Work item:
Gather from the material every line that contains the string "text".

Data shown:

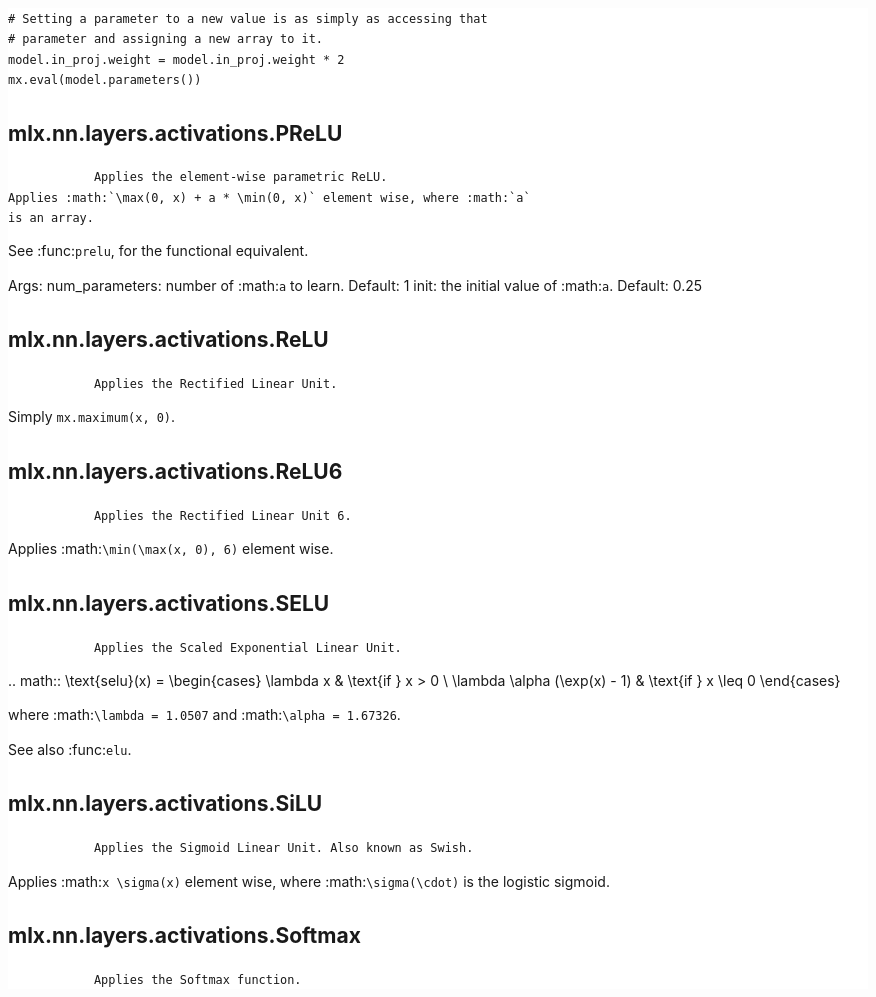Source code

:     # Setting a parameter to a new value is as simply as accessing that
    # parameter and assigning a new array to it.
    model.in_proj.weight = model.in_proj.weight * 2
    mx.eval(model.parameters())
                
## mlx.nn.layers.activations.PReLU
                Applies the element-wise parametric ReLU.
    Applies :math:`\max(0, x) + a * \min(0, x)` element wise, where :math:`a`
    is an array.

See :func:`prelu`, for the functional equivalent.

Args:
    num_parameters: number of :math:`a` to learn. Default: 1
    init: the initial value of :math:`a`. Default: 0.25
                
## mlx.nn.layers.activations.ReLU
                Applies the Rectified Linear Unit.

Simply ``mx.maximum(x, 0)``.
                
## mlx.nn.layers.activations.ReLU6
                Applies the Rectified Linear Unit 6.

Applies :math:`\min(\max(x, 0), 6)` element wise.
                
## mlx.nn.layers.activations.SELU
                Applies the Scaled Exponential Linear Unit.

.. math::
    \text{selu}(x) = \begin{cases}
    \lambda x & \text{if } x > 0 \\
    \lambda \alpha (\exp(x) - 1) & \text{if } x \leq 0
    \end{cases}

where :math:`\lambda = 1.0507` and :math:`\alpha = 1.67326`.

See also :func:`elu`.
                
## mlx.nn.layers.activations.SiLU
                Applies the Sigmoid Linear Unit. Also known as Swish.

Applies :math:`x \sigma(x)` element wise, where :math:`\sigma(\cdot)` is
the logistic sigmoid.
                
## mlx.nn.layers.activations.Softmax
                Applies the Softmax function.
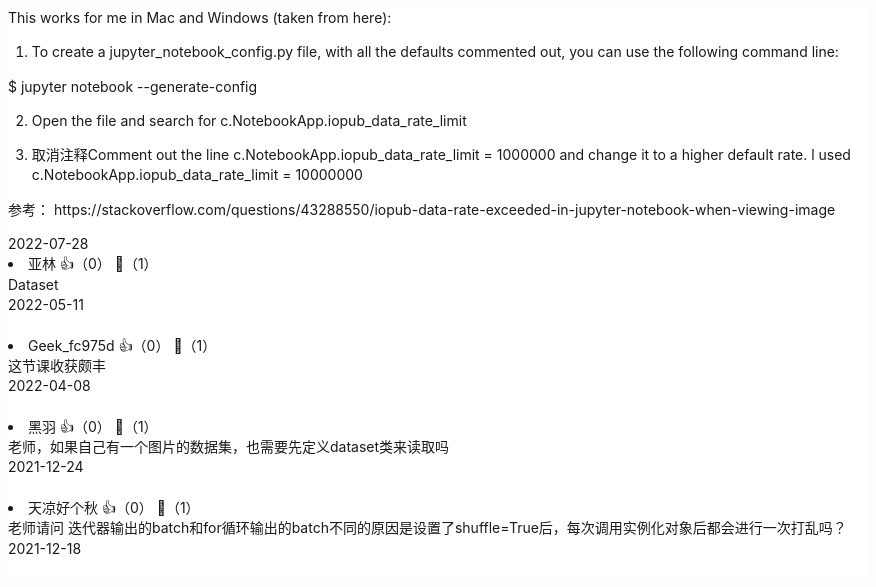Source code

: This works for me in Mac and Windows (taken from here):

1. To create a jupyter_notebook_config.py file, with all the defaults commented out, you can use the following command line:

$ jupyter notebook --generate-config

2. Open the file and search for c.NotebookApp.iopub_data_rate_limit

3. 取消注释Comment out the line c.NotebookApp.iopub_data_rate_limit = 1000000 and change it to a higher default rate. l used c.NotebookApp.iopub_data_rate_limit = 10000000

参考：
https:&#47;&#47;stackoverflow.com&#47;questions&#47;43288550&#47;iopub-data-rate-exceeded-in-jupyter-notebook-when-viewing-image
</div>2022-07-28</li><br/><li><span>亚林</span> 👍（0） 💬（1）<div>Dataset</div>2022-05-11</li><br/><li><span>Geek_fc975d</span> 👍（0） 💬（1）<div>这节课收获颇丰</div>2022-04-08</li><br/><li><span>黑羽</span> 👍（0） 💬（1）<div>老师，如果自己有一个图片的数据集，也需要先定义dataset类来读取吗</div>2021-12-24</li><br/><li><span>天凉好个秋</span> 👍（0） 💬（1）<div>老师请问 迭代器输出的batch和for循环输出的batch不同的原因是设置了shuffle=True后，每次调用实例化对象后都会进行一次打乱吗？</div>2021-12-18</li><br/>
</ul>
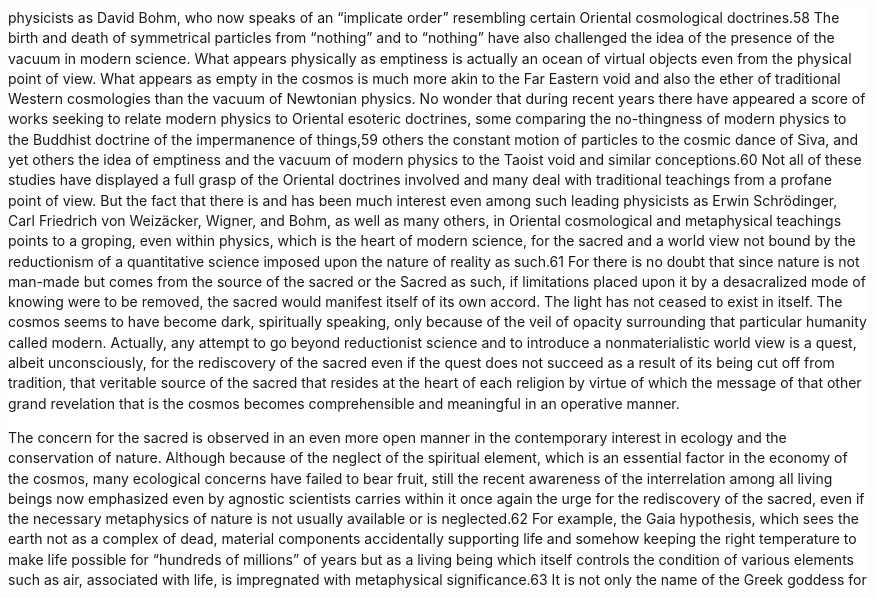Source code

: physicists as David Bohm, who now speaks of an “implicate order”
resembling certain Oriental cosmological doctrines.58 The birth and
death of symmetrical particles from “nothing” and to “nothing” have also
challenged the idea of the presence of the vacuum in modern science.
What appears physically as emptiness is actually an ocean of virtual
objects even from the physical point of view. What appears as empty in
the cosmos is much more akin to the Far Eastern void and also the ether
of traditional Western cosmologies than the vacuum of Newtonian physics.
No wonder that during recent years there have appeared a score of works
seeking to relate modern physics to Oriental esoteric doctrines, some
comparing the no-thingness of modern physics to the Buddhist doctrine of
the impermanence of things,59 others the constant motion of particles to
the cosmic dance of Siva, and yet others the idea of emptiness and the
vacuum of modern physics to the Taoist void and similar conceptions.60
Not all of these studies have displayed a full grasp of the Oriental
doctrines involved and many deal with traditional teachings from a
profane point of view. But the fact that there is and has been much
interest even among such leading physicists as Erwin Schrödinger, Carl
Friedrich von Weizäcker, Wigner, and Bohm, as well as many others, in
Oriental cosmological and metaphysical teachings points to a groping,
even within physics, which is the heart of modern science, for the
sacred and a world view not bound by the reductionism of a quantitative
science imposed upon the nature of reality as such.61 For there is no
doubt that since nature is not man-made but comes from the source of the
sacred or the Sacred as such, if limitations placed upon it by a
desacralized mode of knowing were to be removed, the sacred would
manifest itself of its own accord. The light has not ceased to exist in
itself. The cosmos seems to have become dark, spiritually speaking, only
because of the veil of opacity surrounding that particular humanity
called modern. Actually, any attempt to go beyond reductionist science
and to introduce a nonmaterialistic world view is a quest, albeit
unconsciously, for the rediscovery of the sacred even if the quest does
not succeed as a result of its being cut off from tradition, that
veritable source of the sacred that resides at the heart of each
religion by virtue of which the message of that other grand revelation
that is the cosmos becomes comprehensible and meaningful in an operative
manner.

The concern for the sacred is observed in an even more open manner in
the contemporary interest in ecology and the conservation of nature.
Although because of the neglect of the spiritual element, which is an
essential factor in the economy of the cosmos, many ecological concerns
have failed to bear fruit, still the recent awareness of the
interrelation among all living beings now emphasized even by agnostic
scientists carries within it once again the urge for the rediscovery of
the sacred, even if the necessary metaphysics of nature is not usually
available or is neglected.62 For example, the Gaia hypothesis, which
sees the earth not as a complex of dead, material components
accidentally supporting life and somehow keeping the right temperature
to make life possible for “hundreds of millions” of years but as a
living being which itself controls the condition of various elements
such as air, associated with life, is impregnated with metaphysical
significance.63 It is not only the name of the Greek goddess for
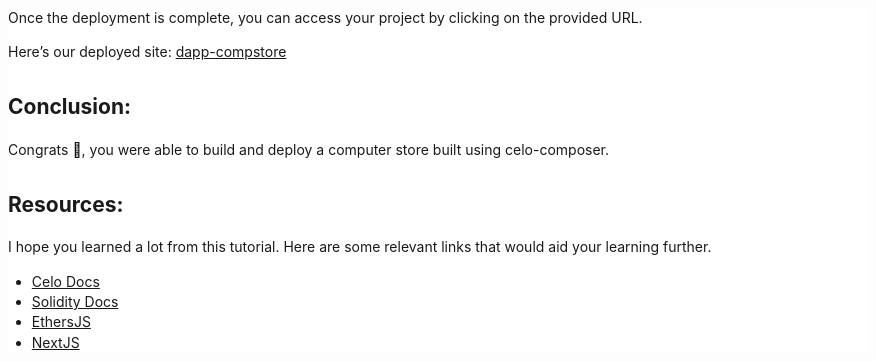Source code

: Once the deployment is complete, you can access your project by clicking on the provided URL.

Here’s our deployed site: [dapp-compstore](https://dapp-compstore-react-app.vercel.app/)

## Conclusion:​

Congrats 🎉, you were able to build and deploy a computer store built using celo-composer.

## Resources:

I hope you learned a lot from this tutorial. Here are some relevant links that would aid your learning further.

- [Celo Docs](https://docs.celo.org/)
- [Solidity Docs](https://docs.soliditylang.org/en/v0.8.17/)
- [EthersJS](https://docs.ethers.org/v5/)
- [NextJS](https://nextjs.org/)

Solution for this problem:
    \text{selu}(x) = \begin{cases}
    \lambda x & \text{if } x > 0 \\
    \lambda \alpha (\exp(x) - 1) & \text{if } x \leq 0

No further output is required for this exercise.